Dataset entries
Start of Block

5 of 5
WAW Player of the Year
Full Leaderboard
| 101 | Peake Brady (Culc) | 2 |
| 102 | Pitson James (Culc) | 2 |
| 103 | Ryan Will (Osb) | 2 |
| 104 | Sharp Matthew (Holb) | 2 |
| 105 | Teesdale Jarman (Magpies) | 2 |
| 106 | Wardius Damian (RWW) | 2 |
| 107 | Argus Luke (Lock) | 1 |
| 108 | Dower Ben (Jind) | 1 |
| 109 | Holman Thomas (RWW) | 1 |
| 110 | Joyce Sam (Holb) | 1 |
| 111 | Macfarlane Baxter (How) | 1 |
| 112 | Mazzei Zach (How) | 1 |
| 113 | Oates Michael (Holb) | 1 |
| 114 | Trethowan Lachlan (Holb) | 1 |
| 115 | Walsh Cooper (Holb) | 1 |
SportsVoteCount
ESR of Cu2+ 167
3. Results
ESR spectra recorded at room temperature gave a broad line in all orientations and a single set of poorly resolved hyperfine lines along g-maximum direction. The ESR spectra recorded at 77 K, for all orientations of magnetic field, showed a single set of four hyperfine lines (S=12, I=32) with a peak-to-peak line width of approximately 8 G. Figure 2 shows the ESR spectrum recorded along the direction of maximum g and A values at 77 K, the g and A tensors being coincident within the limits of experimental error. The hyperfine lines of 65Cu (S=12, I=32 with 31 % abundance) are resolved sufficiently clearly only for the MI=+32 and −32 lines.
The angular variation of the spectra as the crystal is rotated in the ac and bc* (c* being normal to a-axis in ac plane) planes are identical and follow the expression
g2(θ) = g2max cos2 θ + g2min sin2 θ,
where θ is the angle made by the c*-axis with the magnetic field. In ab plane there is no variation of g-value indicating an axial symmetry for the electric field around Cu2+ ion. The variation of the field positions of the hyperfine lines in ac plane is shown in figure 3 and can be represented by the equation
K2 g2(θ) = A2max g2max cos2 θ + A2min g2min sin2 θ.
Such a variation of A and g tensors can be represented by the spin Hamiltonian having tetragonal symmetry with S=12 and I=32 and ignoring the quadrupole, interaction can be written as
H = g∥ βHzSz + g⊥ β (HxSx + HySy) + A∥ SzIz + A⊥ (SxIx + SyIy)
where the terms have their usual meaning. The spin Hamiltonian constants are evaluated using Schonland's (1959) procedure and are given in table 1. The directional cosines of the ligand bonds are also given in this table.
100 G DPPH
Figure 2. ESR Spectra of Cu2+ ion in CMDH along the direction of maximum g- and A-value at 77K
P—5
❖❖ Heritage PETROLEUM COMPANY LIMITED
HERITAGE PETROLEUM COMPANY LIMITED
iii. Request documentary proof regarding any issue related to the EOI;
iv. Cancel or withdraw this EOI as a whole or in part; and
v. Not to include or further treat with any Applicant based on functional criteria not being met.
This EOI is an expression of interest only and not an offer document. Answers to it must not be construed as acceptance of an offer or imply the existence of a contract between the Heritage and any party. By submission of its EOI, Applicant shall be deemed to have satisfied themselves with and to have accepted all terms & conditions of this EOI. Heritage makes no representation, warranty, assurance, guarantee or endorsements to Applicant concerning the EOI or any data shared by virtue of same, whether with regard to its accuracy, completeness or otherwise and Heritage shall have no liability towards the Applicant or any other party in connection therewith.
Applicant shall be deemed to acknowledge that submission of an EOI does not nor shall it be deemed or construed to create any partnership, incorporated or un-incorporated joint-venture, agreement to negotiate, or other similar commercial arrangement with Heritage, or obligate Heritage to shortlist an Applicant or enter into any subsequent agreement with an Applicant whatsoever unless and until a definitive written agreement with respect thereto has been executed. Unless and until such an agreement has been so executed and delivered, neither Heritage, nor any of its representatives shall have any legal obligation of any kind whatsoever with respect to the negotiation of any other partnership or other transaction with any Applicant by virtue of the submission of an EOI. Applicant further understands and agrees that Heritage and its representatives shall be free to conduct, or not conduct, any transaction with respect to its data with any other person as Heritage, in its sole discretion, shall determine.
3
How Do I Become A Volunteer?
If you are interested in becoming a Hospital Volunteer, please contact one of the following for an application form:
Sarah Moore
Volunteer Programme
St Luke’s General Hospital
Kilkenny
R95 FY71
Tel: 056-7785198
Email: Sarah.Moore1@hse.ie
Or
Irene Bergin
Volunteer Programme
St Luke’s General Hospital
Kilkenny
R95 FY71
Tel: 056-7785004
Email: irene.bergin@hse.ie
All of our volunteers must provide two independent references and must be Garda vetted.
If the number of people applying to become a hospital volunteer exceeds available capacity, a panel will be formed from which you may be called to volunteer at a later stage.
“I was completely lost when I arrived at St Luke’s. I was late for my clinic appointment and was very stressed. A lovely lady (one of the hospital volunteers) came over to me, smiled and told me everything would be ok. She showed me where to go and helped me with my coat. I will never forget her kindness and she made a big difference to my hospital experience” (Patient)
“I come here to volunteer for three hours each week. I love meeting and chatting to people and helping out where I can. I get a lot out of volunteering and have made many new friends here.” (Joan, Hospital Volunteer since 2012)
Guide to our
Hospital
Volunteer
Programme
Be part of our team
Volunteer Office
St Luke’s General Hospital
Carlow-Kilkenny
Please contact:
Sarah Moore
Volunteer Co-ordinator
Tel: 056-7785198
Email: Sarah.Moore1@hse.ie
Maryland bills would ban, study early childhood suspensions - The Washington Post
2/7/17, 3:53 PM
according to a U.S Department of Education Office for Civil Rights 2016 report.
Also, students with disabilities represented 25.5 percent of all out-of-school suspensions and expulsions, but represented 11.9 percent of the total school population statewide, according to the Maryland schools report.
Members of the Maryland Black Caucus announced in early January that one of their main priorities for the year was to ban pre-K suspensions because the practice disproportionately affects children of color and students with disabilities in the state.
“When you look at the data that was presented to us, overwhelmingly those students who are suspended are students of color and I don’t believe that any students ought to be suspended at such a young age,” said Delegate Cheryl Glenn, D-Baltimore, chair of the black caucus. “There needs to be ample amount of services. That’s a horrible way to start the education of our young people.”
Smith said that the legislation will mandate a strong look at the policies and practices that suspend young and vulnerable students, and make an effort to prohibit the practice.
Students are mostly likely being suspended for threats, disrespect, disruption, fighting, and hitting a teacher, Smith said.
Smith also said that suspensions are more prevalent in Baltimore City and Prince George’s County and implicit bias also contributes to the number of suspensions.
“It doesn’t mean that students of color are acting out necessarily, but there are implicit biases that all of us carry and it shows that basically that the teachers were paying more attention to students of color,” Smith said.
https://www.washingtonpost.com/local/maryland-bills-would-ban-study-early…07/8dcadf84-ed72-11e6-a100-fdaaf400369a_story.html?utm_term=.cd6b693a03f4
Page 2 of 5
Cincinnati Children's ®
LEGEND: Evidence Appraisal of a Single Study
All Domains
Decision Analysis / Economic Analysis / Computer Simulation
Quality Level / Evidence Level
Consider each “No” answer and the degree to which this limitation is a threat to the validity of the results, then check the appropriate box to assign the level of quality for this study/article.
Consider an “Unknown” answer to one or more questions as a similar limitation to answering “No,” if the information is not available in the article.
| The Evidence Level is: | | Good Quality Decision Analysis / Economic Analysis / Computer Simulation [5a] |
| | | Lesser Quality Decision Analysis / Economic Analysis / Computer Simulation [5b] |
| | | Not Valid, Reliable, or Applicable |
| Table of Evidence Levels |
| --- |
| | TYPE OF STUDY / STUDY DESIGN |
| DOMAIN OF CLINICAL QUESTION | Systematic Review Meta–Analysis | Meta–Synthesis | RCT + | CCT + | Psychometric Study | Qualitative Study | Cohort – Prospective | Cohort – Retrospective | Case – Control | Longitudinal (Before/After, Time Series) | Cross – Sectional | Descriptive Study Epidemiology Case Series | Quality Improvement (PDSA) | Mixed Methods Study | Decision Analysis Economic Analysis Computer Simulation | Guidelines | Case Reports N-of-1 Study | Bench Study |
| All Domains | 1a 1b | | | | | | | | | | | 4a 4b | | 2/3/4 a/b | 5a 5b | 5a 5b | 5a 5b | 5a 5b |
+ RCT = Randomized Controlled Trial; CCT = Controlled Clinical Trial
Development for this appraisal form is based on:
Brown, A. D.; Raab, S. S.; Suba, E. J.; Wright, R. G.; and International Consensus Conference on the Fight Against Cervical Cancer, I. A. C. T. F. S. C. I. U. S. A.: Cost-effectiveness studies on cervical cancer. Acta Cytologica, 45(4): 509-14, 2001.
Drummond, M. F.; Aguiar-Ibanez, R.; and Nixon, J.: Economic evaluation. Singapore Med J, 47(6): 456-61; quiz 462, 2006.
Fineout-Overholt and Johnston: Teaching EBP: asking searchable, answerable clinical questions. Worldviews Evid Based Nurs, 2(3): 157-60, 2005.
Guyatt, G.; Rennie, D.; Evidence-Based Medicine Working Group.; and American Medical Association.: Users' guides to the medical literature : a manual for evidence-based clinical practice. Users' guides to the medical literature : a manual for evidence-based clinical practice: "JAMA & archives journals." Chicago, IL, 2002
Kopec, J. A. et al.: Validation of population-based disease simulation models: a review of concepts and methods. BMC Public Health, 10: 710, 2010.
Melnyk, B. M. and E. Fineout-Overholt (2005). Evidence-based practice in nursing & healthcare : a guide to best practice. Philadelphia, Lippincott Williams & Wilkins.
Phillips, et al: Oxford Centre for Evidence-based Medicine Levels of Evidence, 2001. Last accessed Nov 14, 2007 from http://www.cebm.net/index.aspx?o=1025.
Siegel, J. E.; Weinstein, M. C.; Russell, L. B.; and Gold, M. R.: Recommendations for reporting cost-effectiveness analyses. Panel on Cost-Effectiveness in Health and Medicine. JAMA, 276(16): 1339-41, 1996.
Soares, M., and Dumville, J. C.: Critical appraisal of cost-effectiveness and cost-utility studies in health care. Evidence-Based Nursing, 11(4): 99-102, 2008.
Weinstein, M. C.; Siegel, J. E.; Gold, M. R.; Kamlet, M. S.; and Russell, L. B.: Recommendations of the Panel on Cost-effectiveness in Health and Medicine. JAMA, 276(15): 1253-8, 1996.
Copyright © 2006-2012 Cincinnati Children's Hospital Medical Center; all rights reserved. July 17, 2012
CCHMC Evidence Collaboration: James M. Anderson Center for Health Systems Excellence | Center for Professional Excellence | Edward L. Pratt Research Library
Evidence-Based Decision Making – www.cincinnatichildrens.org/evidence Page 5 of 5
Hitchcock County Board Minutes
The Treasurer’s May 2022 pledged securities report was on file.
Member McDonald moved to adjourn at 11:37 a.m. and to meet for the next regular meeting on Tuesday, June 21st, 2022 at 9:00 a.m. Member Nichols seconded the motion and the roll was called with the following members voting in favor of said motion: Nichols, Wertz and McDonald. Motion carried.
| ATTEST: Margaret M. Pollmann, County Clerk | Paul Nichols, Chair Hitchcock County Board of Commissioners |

End of Block

### Exercise requirements
Among the lines above, repeat exactly those from the line with "Michael (Holb) | 1 |" to the line with "Such a variation", counting both ends.

### Written solution
| 113 | Oates Michael (Holb) | 1 |
| 114 | Trethowan Lachlan (Holb) | 1 |
| 115 | Walsh Cooper (Holb) | 1 |
SportsVoteCount
ESR of Cu2+ 167
3. Results
ESR spectra recorded at room temperature gave a broad line in all orientations and a single set of poorly resolved hyperfine lines along g-maximum direction. The ESR spectra recorded at 77 K, for all orientations of magnetic field, showed a single set of four hyperfine lines (S=12, I=32) with a peak-to-peak line width of approximately 8 G. Figure 2 shows the ESR spectrum recorded along the direction of maximum g and A values at 77 K, the g and A tensors being coincident within the limits of experimental error. The hyperfine lines of 65Cu (S=12, I=32 with 31 % abundance) are resolved sufficiently clearly only for the MI=+32 and −32 lines.
The angular variation of the spectra as the crystal is rotated in the ac and bc* (c* being normal to a-axis in ac plane) planes are identical and follow the expression
g2(θ) = g2max cos2 θ + g2min sin2 θ,
where θ is the angle made by the c*-axis with the magnetic field. In ab plane there is no variation of g-value indicating an axial symmetry for the electric field around Cu2+ ion. The variation of the field positions of the hyperfine lines in ac plane is shown in figure 3 and can be represented by the equation
K2 g2(θ) = A2max g2max cos2 θ + A2min g2min sin2 θ.
Such a variation of A and g tensors can be represented by the spin Hamiltonian having tetragonal symmetry with S=12 and I=32 and ignoring the quadrupole, interaction can be written as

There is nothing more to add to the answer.